You are to retype all of the data exactly as it appears.

-- Data in this exercise follows --

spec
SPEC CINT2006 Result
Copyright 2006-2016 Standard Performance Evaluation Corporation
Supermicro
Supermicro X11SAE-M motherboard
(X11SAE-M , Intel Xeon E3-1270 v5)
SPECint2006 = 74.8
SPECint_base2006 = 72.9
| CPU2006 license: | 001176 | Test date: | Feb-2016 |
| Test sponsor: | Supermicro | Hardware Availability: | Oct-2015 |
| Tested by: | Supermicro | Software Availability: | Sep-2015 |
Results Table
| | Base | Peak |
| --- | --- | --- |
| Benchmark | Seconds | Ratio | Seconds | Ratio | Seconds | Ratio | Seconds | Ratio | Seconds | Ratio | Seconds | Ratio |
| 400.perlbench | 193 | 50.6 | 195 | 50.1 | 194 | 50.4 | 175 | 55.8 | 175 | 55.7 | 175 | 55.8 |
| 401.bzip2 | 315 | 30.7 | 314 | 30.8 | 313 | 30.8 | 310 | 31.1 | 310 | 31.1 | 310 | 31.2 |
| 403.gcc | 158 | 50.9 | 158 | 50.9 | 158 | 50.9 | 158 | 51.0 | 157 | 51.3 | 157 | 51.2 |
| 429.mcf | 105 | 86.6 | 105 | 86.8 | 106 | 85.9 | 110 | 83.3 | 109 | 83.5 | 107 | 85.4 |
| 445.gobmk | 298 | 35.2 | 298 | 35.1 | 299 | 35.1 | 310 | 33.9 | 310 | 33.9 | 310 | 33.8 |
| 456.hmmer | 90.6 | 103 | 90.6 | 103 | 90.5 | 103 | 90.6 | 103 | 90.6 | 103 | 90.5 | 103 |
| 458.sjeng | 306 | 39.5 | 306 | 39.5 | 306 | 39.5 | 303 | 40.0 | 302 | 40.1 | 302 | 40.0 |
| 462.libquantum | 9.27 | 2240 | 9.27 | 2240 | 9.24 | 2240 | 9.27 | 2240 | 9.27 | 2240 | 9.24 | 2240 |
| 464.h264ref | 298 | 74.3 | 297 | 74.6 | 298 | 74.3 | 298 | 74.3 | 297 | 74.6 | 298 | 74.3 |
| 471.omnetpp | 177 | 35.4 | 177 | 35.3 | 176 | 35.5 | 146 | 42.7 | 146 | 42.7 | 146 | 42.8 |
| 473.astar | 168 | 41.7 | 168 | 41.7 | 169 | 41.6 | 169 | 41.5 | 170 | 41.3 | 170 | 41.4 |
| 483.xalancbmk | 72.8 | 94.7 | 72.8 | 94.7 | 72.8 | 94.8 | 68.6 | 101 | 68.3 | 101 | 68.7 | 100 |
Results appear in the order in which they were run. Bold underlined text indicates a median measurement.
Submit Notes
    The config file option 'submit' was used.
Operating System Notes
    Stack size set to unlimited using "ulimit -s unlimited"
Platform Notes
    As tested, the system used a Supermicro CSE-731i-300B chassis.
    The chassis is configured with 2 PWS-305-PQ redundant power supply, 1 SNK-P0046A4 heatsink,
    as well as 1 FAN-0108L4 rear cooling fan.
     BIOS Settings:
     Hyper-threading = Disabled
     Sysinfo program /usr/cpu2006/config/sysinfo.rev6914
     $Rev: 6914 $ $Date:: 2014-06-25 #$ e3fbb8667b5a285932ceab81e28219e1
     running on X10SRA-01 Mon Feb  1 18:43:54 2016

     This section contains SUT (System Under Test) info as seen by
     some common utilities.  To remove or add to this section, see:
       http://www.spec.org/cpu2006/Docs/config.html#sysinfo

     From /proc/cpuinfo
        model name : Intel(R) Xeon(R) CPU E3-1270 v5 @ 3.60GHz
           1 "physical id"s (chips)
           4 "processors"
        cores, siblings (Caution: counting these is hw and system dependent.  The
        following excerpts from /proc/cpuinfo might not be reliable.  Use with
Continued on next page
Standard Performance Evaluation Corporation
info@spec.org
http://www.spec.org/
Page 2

-- Data in this exercise concluded --

**Expected output:**
spec
SPEC CINT2006 Result
Copyright 2006-2016 Standard Performance Evaluation Corporation
Supermicro
Supermicro X11SAE-M motherboard
(X11SAE-M , Intel Xeon E3-1270 v5)
SPECint2006 = 74.8
SPECint_base2006 = 72.9
| CPU2006 license: | 001176 | Test date: | Feb-2016 |
| Test sponsor: | Supermicro | Hardware Availability: | Oct-2015 |
| Tested by: | Supermicro | Software Availability: | Sep-2015 |
Results Table
| | Base | Peak |
| --- | --- | --- |
| Benchmark | Seconds | Ratio | Seconds | Ratio | Seconds | Ratio | Seconds | Ratio | Seconds | Ratio | Seconds | Ratio |
| 400.perlbench | 193 | 50.6 | 195 | 50.1 | 194 | 50.4 | 175 | 55.8 | 175 | 55.7 | 175 | 55.8 |
| 401.bzip2 | 315 | 30.7 | 314 | 30.8 | 313 | 30.8 | 310 | 31.1 | 310 | 31.1 | 310 | 31.2 |
| 403.gcc | 158 | 50.9 | 158 | 50.9 | 158 | 50.9 | 158 | 51.0 | 157 | 51.3 | 157 | 51.2 |
| 429.mcf | 105 | 86.6 | 105 | 86.8 | 106 | 85.9 | 110 | 83.3 | 109 | 83.5 | 107 | 85.4 |
| 445.gobmk | 298 | 35.2 | 298 | 35.1 | 299 | 35.1 | 310 | 33.9 | 310 | 33.9 | 310 | 33.8 |
| 456.hmmer | 90.6 | 103 | 90.6 | 103 | 90.5 | 103 | 90.6 | 103 | 90.6 | 103 | 90.5 | 103 |
| 458.sjeng | 306 | 39.5 | 306 | 39.5 | 306 | 39.5 | 303 | 40.0 | 302 | 40.1 | 302 | 40.0 |
| 462.libquantum | 9.27 | 2240 | 9.27 | 2240 | 9.24 | 2240 | 9.27 | 2240 | 9.27 | 2240 | 9.24 | 2240 |
| 464.h264ref | 298 | 74.3 | 297 | 74.6 | 298 | 74.3 | 298 | 74.3 | 297 | 74.6 | 298 | 74.3 |
| 471.omnetpp | 177 | 35.4 | 177 | 35.3 | 176 | 35.5 | 146 | 42.7 | 146 | 42.7 | 146 | 42.8 |
| 473.astar | 168 | 41.7 | 168 | 41.7 | 169 | 41.6 | 169 | 41.5 | 170 | 41.3 | 170 | 41.4 |
| 483.xalancbmk | 72.8 | 94.7 | 72.8 | 94.7 | 72.8 | 94.8 | 68.6 | 101 | 68.3 | 101 | 68.7 | 100 |
Results appear in the order in which they were run. Bold underlined text indicates a median measurement.
Submit Notes
    The config file option 'submit' was used.
Operating System Notes
    Stack size set to unlimited using "ulimit -s unlimited"
Platform Notes
    As tested, the system used a Supermicro CSE-731i-300B chassis.
    The chassis is configured with 2 PWS-305-PQ redundant power supply, 1 SNK-P0046A4 heatsink,
    as well as 1 FAN-0108L4 rear cooling fan.
     BIOS Settings:
     Hyper-threading = Disabled
     Sysinfo program /usr/cpu2006/config/sysinfo.rev6914
     $Rev: 6914 $ $Date:: 2014-06-25 #$ e3fbb8667b5a285932ceab81e28219e1
     running on X10SRA-01 Mon Feb  1 18:43:54 2016

     This section contains SUT (System Under Test) info as seen by
     some common utilities.  To remove or add to this section, see:
       http://www.spec.org/cpu2006/Docs/config.html#sysinfo

     From /proc/cpuinfo
        model name : Intel(R) Xeon(R) CPU E3-1270 v5 @ 3.60GHz
           1 "physical id"s (chips)
           4 "processors"
        cores, siblings (Caution: counting these is hw and system dependent.  The
        following excerpts from /proc/cpuinfo might not be reliable.  Use with
Continued on next page
Standard Performance Evaluation Corporation
info@spec.org
http://www.spec.org/
Page 2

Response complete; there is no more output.